Abstract

Abstract Neutrophils are rapidly recruited to sites of infection and are critical for pathogen clearance. Neutropenic patients are at high risk for fungal and bacterial infections and can benefit from granulocyte transfusion therapy. Human induced pluripotent stem cells (iPSCs) could provide a robust source of neutrophil-like cells for infusion as they can be generated in large quantities and do not require a donor. However, dampened intracellular signaling limits their cellular activation and response. Here, we show that we can engineer iPSC-derived neutrophils (iNeutrophils) for enhanced motility and anti-microbial functions. Deletion of the PTP1B phosphatase increased iNeutrophil PI3K and ERK signaling and was associated with increased F-actin polymerization, cell migration and phagocytosis. PTP1B deletion also increased production of inflammatory cytokines, including the neutrophil chemoattractant IL-8. Furthermore, PTP1B-KO iNeutrophils displayed a highly activated morphology and were more responsive to the fungal pathogen Aspergillus fumigatus . KO iNeutrophils efficiently migrated to and swarmed hyphae resulting in inhibition of fungal growth.

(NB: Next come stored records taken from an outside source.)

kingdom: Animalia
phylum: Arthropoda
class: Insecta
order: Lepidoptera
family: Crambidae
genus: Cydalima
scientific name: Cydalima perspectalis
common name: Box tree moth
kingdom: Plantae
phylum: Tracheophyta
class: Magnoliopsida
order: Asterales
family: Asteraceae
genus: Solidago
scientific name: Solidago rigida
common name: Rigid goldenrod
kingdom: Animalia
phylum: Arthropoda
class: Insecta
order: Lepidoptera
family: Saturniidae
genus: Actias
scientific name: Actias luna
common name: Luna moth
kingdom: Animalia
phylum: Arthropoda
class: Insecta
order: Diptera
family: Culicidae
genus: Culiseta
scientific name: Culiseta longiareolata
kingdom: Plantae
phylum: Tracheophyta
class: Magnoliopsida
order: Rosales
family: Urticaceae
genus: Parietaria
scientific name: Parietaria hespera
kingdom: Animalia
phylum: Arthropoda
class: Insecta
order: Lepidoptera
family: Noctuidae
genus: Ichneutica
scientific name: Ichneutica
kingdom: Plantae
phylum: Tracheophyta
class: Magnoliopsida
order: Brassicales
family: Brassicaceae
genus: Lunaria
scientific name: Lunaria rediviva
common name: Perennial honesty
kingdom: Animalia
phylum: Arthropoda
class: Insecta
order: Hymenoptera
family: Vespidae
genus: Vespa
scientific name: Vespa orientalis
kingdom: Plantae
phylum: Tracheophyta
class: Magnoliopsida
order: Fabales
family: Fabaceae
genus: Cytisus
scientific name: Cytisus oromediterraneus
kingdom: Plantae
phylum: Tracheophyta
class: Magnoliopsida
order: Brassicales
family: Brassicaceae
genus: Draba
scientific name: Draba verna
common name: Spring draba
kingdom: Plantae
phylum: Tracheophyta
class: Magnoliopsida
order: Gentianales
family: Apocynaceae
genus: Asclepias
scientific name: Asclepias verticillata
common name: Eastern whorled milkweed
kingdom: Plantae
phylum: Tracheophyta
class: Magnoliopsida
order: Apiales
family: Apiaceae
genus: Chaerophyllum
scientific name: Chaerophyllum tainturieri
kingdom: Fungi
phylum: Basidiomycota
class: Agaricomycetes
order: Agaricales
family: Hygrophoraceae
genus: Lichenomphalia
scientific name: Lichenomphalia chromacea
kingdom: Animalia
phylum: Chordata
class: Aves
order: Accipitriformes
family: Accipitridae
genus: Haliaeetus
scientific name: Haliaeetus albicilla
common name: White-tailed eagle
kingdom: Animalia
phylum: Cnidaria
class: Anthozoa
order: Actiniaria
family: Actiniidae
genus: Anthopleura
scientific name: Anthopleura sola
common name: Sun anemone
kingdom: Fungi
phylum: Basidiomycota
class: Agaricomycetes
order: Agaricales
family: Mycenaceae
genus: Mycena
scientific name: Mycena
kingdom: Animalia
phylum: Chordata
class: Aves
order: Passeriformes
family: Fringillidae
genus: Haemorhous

Taken together, deletion of the PTP1B phosphatase removes the “brakes” on iPSC-derived intracellular signaling and neutrophil function. Key points Deletion of PTP1B increases iPSC-derived neutrophil intracellular signaling to improve motility and phagocytosis. Deletion of PTP1B enhances iPSC-derived neutrophil swarming response and ability to inhibit fungal growth.